Même s’il y a sans doute « l’effet pandémie » qui a rendu l’information plus importante et nécessaire dans le quotidien des Québécois, le directeur de l’information est très heureux de ces hausses.

« Je suis extrêmement fier de la façon dont on couvre la pandémie, se réjouit-il. C’est une situation qu’on n’aurait jamais pu envisager et qui est d’une intensité journalistique que je n’ai jamais vue en 15 ans de carrière. Rien à voir avec le 11 septembre ! »

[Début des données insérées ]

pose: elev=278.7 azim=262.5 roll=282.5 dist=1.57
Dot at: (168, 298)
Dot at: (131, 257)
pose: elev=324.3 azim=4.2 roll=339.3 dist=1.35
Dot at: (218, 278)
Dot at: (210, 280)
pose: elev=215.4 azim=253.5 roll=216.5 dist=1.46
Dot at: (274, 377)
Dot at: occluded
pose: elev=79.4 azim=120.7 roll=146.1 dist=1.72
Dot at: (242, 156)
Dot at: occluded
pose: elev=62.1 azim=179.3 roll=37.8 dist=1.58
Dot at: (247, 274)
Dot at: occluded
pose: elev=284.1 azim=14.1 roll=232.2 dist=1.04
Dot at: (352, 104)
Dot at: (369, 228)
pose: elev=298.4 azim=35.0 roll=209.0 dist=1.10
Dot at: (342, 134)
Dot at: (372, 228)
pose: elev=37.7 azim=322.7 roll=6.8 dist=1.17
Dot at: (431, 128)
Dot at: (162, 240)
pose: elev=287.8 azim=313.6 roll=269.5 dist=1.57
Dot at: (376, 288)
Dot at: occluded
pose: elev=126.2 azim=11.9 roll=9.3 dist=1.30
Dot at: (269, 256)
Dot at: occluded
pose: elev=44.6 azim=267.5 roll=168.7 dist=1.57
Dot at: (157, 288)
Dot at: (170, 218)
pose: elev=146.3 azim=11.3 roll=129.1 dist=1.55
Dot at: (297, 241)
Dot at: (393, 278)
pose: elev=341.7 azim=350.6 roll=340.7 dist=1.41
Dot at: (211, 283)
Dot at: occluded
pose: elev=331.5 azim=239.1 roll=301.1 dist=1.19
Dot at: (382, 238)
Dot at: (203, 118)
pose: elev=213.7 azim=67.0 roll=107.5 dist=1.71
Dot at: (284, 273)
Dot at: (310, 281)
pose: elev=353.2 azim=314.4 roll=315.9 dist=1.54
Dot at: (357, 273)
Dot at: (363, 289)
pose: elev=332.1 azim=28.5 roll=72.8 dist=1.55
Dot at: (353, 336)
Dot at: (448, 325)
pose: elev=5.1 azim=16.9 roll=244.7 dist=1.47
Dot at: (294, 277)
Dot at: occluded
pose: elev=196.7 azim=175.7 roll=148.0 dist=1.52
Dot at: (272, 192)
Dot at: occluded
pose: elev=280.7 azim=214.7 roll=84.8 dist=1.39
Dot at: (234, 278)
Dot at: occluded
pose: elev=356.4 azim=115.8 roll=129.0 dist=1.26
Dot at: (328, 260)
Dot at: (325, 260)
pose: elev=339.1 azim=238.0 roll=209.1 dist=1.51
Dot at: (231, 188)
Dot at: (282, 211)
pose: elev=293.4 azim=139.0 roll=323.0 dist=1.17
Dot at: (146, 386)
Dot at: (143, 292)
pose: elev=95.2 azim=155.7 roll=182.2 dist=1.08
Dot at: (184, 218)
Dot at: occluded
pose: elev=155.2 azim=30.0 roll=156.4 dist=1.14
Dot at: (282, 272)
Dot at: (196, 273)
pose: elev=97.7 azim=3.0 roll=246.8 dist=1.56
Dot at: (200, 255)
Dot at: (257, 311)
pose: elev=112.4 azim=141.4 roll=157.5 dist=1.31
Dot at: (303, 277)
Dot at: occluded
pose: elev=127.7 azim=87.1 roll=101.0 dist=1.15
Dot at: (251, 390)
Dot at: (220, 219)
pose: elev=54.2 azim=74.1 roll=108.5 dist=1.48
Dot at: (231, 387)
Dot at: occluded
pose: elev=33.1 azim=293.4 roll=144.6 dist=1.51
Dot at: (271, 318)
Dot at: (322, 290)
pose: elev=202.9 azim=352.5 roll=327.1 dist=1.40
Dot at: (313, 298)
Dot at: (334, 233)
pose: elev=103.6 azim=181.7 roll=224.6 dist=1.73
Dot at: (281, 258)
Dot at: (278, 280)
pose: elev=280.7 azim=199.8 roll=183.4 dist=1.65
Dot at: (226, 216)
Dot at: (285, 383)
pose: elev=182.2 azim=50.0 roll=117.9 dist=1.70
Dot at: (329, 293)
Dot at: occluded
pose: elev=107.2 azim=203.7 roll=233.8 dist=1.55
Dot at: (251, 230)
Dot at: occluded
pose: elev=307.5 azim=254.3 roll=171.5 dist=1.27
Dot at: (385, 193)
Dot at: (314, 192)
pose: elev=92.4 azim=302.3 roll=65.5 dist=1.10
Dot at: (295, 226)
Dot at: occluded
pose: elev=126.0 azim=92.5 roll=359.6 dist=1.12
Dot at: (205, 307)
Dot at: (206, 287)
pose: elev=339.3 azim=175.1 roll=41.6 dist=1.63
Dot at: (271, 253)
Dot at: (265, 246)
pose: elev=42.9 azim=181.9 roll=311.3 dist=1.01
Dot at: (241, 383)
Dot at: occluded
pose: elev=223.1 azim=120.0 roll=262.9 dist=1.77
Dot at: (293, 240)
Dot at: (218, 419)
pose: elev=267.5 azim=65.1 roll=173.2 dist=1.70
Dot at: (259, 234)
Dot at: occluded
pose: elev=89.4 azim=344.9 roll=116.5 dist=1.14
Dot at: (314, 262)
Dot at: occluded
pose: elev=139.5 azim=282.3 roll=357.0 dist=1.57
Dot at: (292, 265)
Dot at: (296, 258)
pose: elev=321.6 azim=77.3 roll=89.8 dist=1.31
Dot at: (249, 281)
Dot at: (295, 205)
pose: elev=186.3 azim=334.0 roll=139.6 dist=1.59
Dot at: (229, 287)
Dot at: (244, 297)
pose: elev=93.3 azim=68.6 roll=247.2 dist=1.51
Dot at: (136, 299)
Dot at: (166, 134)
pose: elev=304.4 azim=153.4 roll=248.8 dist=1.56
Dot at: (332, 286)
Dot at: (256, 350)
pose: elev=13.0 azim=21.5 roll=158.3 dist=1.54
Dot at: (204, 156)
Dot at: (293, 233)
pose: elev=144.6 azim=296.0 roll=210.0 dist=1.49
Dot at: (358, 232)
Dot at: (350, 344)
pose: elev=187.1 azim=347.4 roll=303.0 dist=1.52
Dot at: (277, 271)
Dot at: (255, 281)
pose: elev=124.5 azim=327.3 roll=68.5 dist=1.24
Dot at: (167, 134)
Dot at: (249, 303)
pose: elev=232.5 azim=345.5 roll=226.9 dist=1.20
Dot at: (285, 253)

Florent Daudens continue : « Je trouve que cela traduit tout le chemin parcouru, numériquement parlant, et à quel point on est bien positionné pour couvrir l’information. On fait du bon journalisme au Devoir, mais on est aussi capable de lui donner la résonance numérique qu’il mérite. »



Travail d’équipe

Le pari réussi du Devoir tient beaucoup à l’engagement de son équipe, rappelle Florent Daudens. Les journalistes ont tout de suite voulu s’engager dans l’aventure, ce qui a permis de maintenir son édition papier tout en développant sa vie en ligne.

« On est vu à tort comme un plus petit média que les autres, mais on a fait la démonstration qu’on peut être un média de référence », souligne-t-il.